Even Avery is looking around in awe.
Except for our visit to the Holocaust Museum, the whole time we were touring Washington, DC, Avery was all like, “Yeah, yeah, I saw this before. My friends and I already did this back in April, when I was here on the eighth-grade trip. . . .”
We had to go to the same pizza restaurant she’d gone to then. Of course she—and her friends—already saw the Washington Monument, the Lincoln Memorial, the Jefferson Memorial, the Martin Luther King Memorial, the Air and Space Museum . . .
And of course the pizza tasted better in April, the stars shining over the Jefferson Memorial were brighter in April, the weather wasn’t as hot and humid, the Air and Space Museum wasn’t as crowded . . . (And I’m sure back in April she never once said anything like, Dad, it’s not fair you made Kayla pick this museum. I bet she really wanted to go somewhere else.)
I didn’t know enough about any museum to pick anything. That’s why I asked Mr. Armisted, “What’s your favorite?”
I guess I should have asked Avery if she had a favorite too. But then Mr. Armisted would have complained, Avery, you need to let Kayla make up her own mind. It’s not fair if you make her choose what you want.
I don’t think either Mr. Armisted or Avery are happy people. How can they not be happy when they have so much money? Enough money to spend a hundred dollars at Target like it’s just a dollar or two?
Enough money to go to Spain? Enough money to take a stranger to Spain with them?
Because that’s what I am: a stranger.
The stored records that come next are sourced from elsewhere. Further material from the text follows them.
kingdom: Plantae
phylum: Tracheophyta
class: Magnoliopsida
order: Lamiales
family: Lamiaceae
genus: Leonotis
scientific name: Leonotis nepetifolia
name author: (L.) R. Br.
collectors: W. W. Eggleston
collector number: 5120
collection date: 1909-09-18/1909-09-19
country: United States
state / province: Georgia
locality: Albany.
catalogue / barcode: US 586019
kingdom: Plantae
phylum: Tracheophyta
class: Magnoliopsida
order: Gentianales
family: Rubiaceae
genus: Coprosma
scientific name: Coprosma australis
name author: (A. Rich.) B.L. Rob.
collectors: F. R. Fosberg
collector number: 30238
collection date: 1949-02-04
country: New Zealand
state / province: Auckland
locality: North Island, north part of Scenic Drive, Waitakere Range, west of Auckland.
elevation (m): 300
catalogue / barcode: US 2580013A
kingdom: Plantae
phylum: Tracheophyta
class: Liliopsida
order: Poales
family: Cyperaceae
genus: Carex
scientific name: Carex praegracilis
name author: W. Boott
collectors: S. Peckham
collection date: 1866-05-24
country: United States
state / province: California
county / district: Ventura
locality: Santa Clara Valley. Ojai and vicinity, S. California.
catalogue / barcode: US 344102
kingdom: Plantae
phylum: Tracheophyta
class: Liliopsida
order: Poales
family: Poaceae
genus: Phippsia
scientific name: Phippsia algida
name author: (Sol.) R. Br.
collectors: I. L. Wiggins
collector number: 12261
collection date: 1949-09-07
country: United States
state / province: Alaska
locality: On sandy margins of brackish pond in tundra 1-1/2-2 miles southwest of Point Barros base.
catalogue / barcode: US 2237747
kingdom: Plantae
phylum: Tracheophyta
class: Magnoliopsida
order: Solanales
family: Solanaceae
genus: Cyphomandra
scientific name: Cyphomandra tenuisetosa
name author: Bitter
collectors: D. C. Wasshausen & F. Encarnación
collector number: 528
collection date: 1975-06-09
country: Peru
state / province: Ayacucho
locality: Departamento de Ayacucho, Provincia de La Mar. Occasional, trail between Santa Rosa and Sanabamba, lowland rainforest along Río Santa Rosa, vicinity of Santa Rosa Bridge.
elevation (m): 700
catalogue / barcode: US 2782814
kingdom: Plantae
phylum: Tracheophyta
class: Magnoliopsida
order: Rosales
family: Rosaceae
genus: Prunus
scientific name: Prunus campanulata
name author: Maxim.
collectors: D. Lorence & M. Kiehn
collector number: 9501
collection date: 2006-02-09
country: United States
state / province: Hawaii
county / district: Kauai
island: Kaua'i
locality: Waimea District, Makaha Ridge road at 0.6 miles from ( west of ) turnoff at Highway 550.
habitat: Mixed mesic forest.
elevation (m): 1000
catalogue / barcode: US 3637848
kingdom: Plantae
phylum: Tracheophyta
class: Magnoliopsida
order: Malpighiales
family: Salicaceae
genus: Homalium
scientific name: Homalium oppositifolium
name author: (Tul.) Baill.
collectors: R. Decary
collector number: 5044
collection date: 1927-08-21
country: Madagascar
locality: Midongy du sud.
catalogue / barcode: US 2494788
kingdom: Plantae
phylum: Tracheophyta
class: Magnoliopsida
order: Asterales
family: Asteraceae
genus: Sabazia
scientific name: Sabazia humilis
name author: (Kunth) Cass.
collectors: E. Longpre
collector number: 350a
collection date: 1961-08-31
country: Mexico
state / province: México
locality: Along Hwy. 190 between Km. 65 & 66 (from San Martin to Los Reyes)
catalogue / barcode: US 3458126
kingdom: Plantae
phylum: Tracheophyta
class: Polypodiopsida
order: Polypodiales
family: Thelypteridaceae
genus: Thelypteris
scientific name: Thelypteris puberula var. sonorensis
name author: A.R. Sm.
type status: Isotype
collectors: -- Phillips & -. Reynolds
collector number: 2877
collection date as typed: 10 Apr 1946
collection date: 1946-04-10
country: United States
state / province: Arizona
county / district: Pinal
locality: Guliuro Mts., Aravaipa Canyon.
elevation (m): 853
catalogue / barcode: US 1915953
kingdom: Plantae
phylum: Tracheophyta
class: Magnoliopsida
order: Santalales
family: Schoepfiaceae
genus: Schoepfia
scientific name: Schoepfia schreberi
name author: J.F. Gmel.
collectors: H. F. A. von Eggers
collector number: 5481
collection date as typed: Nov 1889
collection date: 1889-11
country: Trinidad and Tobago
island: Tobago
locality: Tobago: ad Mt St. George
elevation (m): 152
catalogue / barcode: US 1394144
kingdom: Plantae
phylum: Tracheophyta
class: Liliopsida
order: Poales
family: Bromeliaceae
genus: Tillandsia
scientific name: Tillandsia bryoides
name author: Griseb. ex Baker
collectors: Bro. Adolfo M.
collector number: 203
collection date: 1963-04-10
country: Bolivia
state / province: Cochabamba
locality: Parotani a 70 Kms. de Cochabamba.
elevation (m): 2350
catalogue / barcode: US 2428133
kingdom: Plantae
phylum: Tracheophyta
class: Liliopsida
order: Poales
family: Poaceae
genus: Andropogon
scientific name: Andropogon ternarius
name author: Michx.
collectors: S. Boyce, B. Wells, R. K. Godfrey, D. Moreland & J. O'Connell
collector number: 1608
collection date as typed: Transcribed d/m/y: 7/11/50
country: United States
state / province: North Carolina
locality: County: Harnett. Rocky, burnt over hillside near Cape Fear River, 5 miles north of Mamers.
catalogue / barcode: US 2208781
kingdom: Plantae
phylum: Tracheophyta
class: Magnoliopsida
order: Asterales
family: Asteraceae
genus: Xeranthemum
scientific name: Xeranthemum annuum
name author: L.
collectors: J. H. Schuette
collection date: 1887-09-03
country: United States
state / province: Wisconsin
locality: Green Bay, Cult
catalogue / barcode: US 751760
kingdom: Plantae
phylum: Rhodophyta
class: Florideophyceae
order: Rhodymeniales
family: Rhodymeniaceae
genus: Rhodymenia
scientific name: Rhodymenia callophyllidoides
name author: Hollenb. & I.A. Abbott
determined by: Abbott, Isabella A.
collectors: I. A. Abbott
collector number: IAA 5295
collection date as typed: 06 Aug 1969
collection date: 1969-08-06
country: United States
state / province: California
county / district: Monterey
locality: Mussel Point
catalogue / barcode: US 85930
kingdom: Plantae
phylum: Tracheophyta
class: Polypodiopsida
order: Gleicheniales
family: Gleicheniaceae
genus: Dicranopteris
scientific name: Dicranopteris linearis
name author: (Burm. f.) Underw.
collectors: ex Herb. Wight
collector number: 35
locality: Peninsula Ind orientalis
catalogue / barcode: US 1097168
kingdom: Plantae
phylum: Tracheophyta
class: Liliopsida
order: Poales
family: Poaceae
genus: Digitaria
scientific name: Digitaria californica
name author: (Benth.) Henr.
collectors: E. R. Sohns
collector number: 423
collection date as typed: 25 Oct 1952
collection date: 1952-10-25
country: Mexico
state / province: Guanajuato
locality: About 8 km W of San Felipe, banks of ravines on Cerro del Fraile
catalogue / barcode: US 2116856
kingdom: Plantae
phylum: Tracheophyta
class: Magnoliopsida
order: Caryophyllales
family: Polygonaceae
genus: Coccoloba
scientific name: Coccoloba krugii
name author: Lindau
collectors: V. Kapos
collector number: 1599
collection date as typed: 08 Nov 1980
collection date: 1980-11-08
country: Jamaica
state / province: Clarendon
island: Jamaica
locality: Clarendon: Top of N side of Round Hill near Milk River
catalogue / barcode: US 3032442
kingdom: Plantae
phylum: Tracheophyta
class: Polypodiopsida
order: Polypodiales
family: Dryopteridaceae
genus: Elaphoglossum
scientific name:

I don’t know anything about these people. I don’t understand them. I’m not like them.
Because of how Avery and I used to play together, all those years ago, I thought we were connected. I always felt so special when Mom consulted me about the best Christmas presents for Avery. Then when we drove back to Crawfordsville after exchanging gifts, I always wanted to stop at the nursing home to show everyone what I got: one of those fancy American Girl dolls one year, a toy laptop with educational games another year . . . Back then, I don’t think I even understood that those were expensive gifts, or that Avery’s family was rich. I was just proud to be able to say, “Avery gave this to me. Avery’s my friend from far away.”